§ Task prompt: Your answer is a number only: how many lines in the data below contain "http"?

§ Dataset entries:
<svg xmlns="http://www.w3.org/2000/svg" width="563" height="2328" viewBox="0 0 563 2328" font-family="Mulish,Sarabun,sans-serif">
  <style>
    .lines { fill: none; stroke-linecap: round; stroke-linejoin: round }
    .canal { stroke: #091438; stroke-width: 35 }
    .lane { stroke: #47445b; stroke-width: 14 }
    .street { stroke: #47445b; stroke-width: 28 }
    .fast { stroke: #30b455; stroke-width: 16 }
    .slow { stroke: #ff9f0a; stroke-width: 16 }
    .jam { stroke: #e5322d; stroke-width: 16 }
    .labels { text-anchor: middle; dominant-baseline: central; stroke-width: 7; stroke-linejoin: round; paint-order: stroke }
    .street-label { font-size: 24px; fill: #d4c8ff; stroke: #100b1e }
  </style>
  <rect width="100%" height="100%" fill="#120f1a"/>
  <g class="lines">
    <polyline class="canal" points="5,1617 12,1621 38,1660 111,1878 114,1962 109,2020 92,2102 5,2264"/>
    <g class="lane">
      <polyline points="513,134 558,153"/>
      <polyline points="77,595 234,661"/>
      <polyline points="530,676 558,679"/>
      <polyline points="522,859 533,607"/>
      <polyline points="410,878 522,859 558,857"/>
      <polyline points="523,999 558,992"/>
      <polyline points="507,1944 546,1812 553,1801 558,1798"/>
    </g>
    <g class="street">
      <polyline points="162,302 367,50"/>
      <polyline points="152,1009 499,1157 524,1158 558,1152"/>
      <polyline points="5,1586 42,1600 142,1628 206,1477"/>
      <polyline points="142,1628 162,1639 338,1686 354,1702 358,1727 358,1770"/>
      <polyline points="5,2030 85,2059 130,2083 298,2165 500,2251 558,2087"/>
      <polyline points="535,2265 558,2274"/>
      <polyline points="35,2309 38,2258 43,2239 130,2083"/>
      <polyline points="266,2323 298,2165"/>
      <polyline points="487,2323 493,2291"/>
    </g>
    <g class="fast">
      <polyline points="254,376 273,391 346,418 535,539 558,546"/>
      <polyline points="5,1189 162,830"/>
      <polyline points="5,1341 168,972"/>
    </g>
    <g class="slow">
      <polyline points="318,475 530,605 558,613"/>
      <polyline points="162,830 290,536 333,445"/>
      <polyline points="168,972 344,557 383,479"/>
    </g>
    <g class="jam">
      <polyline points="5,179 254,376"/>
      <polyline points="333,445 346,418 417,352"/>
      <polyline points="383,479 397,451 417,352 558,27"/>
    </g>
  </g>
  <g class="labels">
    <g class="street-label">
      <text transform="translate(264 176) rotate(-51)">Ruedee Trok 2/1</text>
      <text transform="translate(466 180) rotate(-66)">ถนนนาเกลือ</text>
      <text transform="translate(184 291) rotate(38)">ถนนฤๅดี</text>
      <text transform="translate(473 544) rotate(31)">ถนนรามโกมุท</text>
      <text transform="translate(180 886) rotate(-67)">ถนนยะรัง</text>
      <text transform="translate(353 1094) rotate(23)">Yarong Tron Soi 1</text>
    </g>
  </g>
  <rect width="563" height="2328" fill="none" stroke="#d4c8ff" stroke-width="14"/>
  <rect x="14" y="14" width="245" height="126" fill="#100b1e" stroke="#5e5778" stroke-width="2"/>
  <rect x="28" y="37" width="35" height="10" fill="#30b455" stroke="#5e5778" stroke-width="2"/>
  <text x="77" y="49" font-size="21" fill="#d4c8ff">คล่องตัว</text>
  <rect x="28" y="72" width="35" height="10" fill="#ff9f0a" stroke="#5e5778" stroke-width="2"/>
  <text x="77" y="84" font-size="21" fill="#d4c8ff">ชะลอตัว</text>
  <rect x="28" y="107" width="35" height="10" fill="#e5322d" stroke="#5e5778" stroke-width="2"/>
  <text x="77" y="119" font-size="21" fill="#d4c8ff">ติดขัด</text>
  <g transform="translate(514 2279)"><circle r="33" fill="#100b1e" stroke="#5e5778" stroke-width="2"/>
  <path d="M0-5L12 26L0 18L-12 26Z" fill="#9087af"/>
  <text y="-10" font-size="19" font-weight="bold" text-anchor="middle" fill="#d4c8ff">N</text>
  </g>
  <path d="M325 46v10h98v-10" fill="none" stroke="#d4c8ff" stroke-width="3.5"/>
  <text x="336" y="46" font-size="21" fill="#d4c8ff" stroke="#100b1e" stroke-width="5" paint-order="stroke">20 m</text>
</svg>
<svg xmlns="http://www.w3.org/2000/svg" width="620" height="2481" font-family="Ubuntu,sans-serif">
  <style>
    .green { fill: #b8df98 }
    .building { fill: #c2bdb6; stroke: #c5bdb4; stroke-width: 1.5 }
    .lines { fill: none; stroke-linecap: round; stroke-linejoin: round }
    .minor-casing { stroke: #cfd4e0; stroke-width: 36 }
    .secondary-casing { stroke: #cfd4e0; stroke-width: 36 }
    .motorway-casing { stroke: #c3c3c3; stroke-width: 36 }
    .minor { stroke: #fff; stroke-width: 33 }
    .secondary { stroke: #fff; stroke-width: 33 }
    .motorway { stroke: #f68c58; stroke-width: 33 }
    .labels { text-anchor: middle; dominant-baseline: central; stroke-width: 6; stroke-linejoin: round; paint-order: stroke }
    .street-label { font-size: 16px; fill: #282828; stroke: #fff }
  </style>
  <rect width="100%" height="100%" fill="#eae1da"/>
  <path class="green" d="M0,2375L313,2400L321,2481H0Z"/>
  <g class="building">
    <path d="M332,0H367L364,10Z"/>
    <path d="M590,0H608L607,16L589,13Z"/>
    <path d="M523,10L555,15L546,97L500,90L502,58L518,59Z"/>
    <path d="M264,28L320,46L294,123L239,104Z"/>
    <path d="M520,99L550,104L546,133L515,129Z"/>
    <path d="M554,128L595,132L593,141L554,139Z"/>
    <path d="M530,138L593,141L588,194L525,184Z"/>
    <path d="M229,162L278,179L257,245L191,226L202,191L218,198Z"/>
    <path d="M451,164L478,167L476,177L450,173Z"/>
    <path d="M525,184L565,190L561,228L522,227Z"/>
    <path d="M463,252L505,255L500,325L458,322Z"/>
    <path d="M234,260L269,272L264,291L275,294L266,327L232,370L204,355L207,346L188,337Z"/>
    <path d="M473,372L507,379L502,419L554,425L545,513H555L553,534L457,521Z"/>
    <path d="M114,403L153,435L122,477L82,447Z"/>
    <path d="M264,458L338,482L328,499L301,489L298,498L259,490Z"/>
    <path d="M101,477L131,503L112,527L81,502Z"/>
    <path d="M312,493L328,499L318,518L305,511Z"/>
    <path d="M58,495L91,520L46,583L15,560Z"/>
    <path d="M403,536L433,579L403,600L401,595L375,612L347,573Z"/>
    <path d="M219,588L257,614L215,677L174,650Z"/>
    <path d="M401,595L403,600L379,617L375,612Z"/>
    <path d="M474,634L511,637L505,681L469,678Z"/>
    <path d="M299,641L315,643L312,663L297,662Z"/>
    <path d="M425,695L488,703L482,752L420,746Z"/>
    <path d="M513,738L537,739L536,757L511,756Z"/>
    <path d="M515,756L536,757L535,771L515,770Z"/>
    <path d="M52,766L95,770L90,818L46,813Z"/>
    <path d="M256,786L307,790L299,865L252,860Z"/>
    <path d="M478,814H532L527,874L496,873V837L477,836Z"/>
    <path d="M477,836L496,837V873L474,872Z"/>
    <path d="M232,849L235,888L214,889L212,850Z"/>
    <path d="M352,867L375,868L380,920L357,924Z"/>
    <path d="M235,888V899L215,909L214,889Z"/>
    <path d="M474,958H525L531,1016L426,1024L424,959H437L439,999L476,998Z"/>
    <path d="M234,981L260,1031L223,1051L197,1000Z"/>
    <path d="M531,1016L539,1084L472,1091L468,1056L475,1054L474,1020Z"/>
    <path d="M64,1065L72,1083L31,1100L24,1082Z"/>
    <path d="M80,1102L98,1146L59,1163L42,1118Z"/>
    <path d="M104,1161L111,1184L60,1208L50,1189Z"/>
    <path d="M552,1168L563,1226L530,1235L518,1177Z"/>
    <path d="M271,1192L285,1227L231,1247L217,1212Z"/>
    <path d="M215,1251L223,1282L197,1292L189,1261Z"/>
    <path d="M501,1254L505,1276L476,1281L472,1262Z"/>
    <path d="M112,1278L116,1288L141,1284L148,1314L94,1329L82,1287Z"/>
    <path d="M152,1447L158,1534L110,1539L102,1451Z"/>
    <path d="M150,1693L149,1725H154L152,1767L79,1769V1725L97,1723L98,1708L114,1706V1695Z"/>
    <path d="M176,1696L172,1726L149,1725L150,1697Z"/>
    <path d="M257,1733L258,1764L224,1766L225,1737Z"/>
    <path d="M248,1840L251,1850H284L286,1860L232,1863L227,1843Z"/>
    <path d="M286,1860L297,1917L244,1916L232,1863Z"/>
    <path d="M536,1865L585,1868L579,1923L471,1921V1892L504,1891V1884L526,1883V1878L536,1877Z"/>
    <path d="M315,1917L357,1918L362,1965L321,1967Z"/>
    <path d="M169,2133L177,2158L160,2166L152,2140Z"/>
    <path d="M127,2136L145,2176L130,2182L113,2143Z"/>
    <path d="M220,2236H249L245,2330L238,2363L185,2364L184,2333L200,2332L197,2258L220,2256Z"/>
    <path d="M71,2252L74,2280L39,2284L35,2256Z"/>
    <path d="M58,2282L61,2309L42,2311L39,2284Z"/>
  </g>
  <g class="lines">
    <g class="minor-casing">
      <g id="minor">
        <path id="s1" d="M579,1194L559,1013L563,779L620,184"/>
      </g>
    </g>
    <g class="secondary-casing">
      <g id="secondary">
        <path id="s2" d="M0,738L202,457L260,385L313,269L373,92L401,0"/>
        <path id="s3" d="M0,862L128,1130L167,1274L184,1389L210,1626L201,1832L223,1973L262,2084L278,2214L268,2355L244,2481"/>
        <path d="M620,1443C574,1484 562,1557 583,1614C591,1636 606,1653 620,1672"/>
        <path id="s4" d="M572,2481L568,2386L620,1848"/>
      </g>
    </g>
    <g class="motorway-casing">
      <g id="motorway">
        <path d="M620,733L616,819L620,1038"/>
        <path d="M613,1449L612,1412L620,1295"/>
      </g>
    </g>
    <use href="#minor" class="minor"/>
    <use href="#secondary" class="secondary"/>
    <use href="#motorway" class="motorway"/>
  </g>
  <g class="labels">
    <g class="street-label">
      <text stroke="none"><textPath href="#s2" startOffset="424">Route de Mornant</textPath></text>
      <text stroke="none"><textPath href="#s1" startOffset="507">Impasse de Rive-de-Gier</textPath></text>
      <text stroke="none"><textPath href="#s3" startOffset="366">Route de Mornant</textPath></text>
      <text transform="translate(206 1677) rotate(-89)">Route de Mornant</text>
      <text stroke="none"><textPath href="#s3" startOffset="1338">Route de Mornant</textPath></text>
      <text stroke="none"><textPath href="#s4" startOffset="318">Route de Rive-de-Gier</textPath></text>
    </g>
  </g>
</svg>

§ Answer for the task: 2